Flaming Lips Update

Courtesy: Todd Martens, Los Angeles Times
Word is the Flaming Lips will return to their whacked-out psychedelic experimentations with the release of this week’s “Embryonic,” and Los Angeles-area fans will get the first shot at hearing much of the album translated to a live audience. The Lips will appear Thursday night at Hollywood’s Ricardo Montalbán Theatre near the intersection of Hollywood Boulevard and Vine Street.

But getting in won’t be easy. It’s a free gig sponsored by MySpace, and tickets will be made at the theater on a first-come, first-serve basis Thursday. The venue will also hold a Lips pop-up store, which promises “unique artifacts” (read: fur-encased CDs) for sale. The store is open from noon to midnight, and fans who score tickets will need to be in the venue by 7:30 p.m.

A press release teases that it will be the Flaming Lips’ last show until 2010. Here’s hoping the band is retooling its live show to match “Embryonic,” moving away from the goofy-cute — yet, admittedly, awesome — live celebration that has become the norm, and bringing back a hint of edginess (the “headphone concerts” of “The Soft Bulletin” era, for example).

Those who can’t make it to the venue Thursday should hit Amoeba on CD release day (Tuesday). “Embryonic” purchasers will be granted one ticket per album purchased, with a limit of two per customer, according to an Amoeba rep. A store employee said she didn’t know exactly how many tickets the store would have, but they would be given out on a first-come, first-serve basis.

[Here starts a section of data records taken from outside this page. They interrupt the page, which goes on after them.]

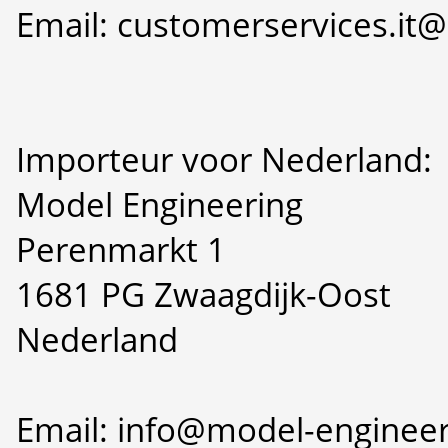
Email: customerservices.i
Importeur voor Nederland:
Model Engineering
Perenmarkt 1
1681 PG Zwaagdijk-Oost
Nederland
Email: info@model-engineer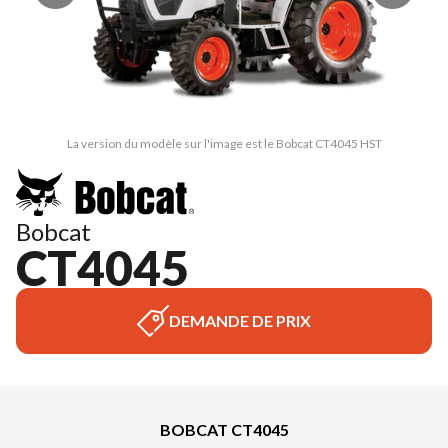
La version du modèle sur l'image est le Bobcat CT4045 HST
Bobcat
CT4045
DEMANDE DE PRIX
BOBCAT CT4045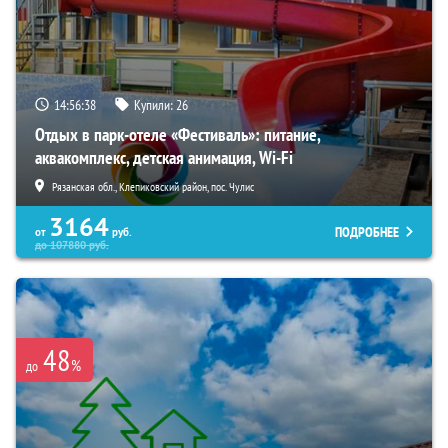
14:56:36
Купили:
26
Отдых в парк-отеле «Фестиваль»: питание,
аквакомплекс, детская анимация, Wi-Fi
Рязанская обл., Клепиковский район, пос. Чулис
3164
ПОДРОБНЕЕ
от
руб.
до
107880
руб.
48
%
до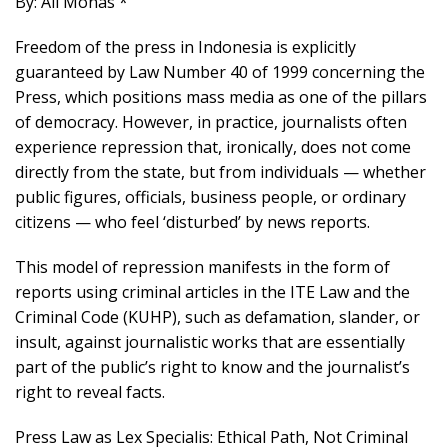
By: Ali Monas *
Freedom of the press in Indonesia is explicitly
guaranteed by Law Number 40 of 1999 concerning the
Press, which positions mass media as one of the pillars
of democracy. However, in practice, journalists often
experience repression that, ironically, does not come
directly from the state, but from individuals — whether
public figures, officials, business people, or ordinary
citizens — who feel ‘disturbed’ by news reports.
This model of repression manifests in the form of
reports using criminal articles in the ITE Law and the
Criminal Code (KUHP), such as defamation, slander, or
insult, against journalistic works that are essentially
part of the public’s right to know and the journalist’s
right to reveal facts.
Press Law as Lex Specialis: Ethical Path, Not Criminal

Get to Amoeba early, as the Montalbán doesn’t hold much more than 1,000 people. The store opens at 10:30 a.m., for those taking a personal day to celebrate a new Flaming Lips album. There will also be ticket giveaways via LA Weekly and local non-profit KCRW-FM (89.9).

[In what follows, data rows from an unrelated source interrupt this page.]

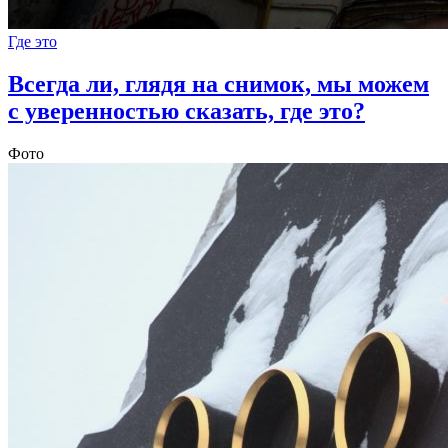
Где это
Всегда ли, глядя на снимок, мы можем
с уверенностью сказать, где это?
Фото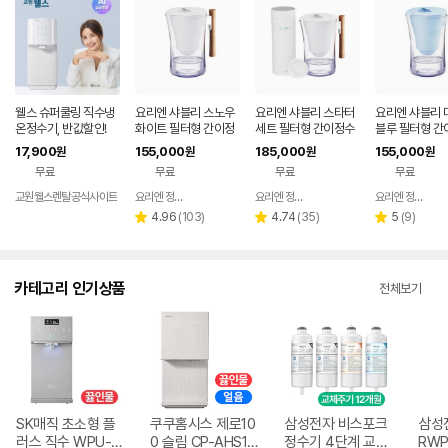
웰스 슈퍼쿨링 직수냉
요리엔 샤블리 스노우
요리엔 샤블리 스타터
요리엔 샤블리 
온정수기, 반값할인!
화이트 필터형 간이정
세트 필터형 간이정수
블루 필터형 간
수기 ( 필터 1개 포함)
기 (본품 + 필터 3pac
기 ( 필터 1개 포
17,900
155,000
185,000
155,000
원
원
원
원
ks)
무료
무료
무료
무료
교원웰스렌탈공식사이트
요리엔 정수기 공식몰
요리엔 정수기 공식몰
요리엔 정수기 공식몰
네이버
네이버
페이
페이
리
리
리
4.96
(
103
)
4.74
(
35
)
5
(
9
)
별
별
별
뷰
뷰
뷰
점
점
점
수
수
수
카테고리 인기상품
전체보기
SK매직 초소형 플
쿠쿠홈시스 제로10
삼성전자 비스포크
삼성
러스 직수 WPU-J
0 슬림 CP-AHS10
정수기 4단계 교체
RWP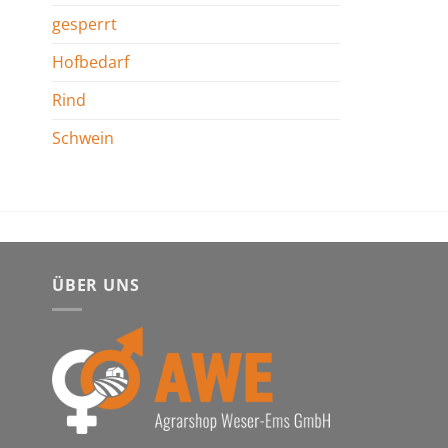
gesperrt
Hofbedarf
Rind
Schwein
ÜBER UNS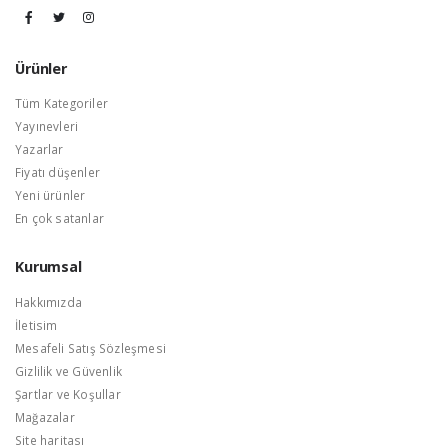
Ürünler
Tüm Kategoriler
Yayınevleri
Yazarlar
Fiyatı düşenler
Yeni ürünler
En çok satanlar
Kurumsal
Hakkımızda
İletisim
Mesafeli Satış Sözleşmesi
Gizlilik ve Güvenlik
Şartlar ve Koşullar
Mağazalar
Site haritası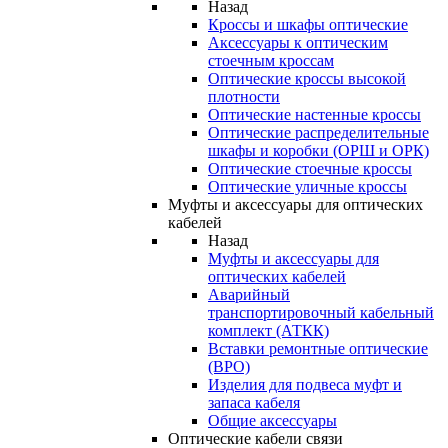
Назад
Кроссы и шкафы оптические
Аксессуары к оптическим
стоечным кроссам
Оптические кроссы высокой
плотности
Оптические настенные кроссы
Оптические распределительные
шкафы и коробки (ОРШ и ОРК)
Оптические стоечные кроссы
Оптические уличные кроссы
Муфты и аксессуары для оптических
кабелей
Назад
Муфты и аксессуары для
оптических кабелей
Аварийный
транспортировочный кабельный
комплект (АТКК)
Вставки ремонтные оптические
(ВРО)
Изделия для подвеса муфт и
запаса кабеля
Общие аксессуары
Оптические кабели связи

More information is available on the Lips’ website.

If you prefer to take in the Lips’ confetti-soaked, animal-costume madness via your couch, the band will perform on “The Tonight Show With Conan O’Brien” on Wednesday. This writer, free from the obligations of reviewing the album (insert sad face emoticon here), has avoided all aural spoilers, but Greg Kot of the Chicago Tribune wrote in his review that “The Lips of ‘Embryonic’ will appeal to the hardcore faithful who miss the band’s crackpot psychedelia, the band that reveled in the chaos of ‘One Million Billionth of a Millisecond on a Sunday Morning’ and other moments of glorious mid-’80s indulgence.”

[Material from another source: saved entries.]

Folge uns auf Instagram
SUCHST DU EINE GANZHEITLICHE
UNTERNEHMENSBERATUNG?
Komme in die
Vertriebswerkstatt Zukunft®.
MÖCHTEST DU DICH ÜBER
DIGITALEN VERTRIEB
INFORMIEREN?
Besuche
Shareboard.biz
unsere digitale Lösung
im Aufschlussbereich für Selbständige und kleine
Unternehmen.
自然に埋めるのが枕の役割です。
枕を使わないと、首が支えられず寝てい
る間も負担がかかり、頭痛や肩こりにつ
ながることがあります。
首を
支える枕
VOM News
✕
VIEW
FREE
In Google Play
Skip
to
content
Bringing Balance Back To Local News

The Thursday night gig will mark a return for the Lips to the Montalbán. The band screened its art-house holiday flick “Christmas on Mars” at the venue last year. I spoke with Lips ringleader Wayne Coyne at the time, and he expressed an interest to severely play with fans’ expectations with the new album, the act’s last due to Warner Bros.

“As bands get older, they get into one groove, and that’s the way they sound for 20 years,” Coyne said last fall. “We never really wanted to be like that. We just keep finding new things we want to explore. So we’ll just go in there and experiment around.”

“Even Radiohead,” continues Coyne, “as much as I like their last three or four records, I feel as though there’s a coloring and a shade that they sound like, and which they’ll probably move through time sounding like. I wish, sometimes, that we were as focused and grounded and identified like they are … But we’re just dorks. We’re the Flaming Lips. We’re never going to be Radiohead.”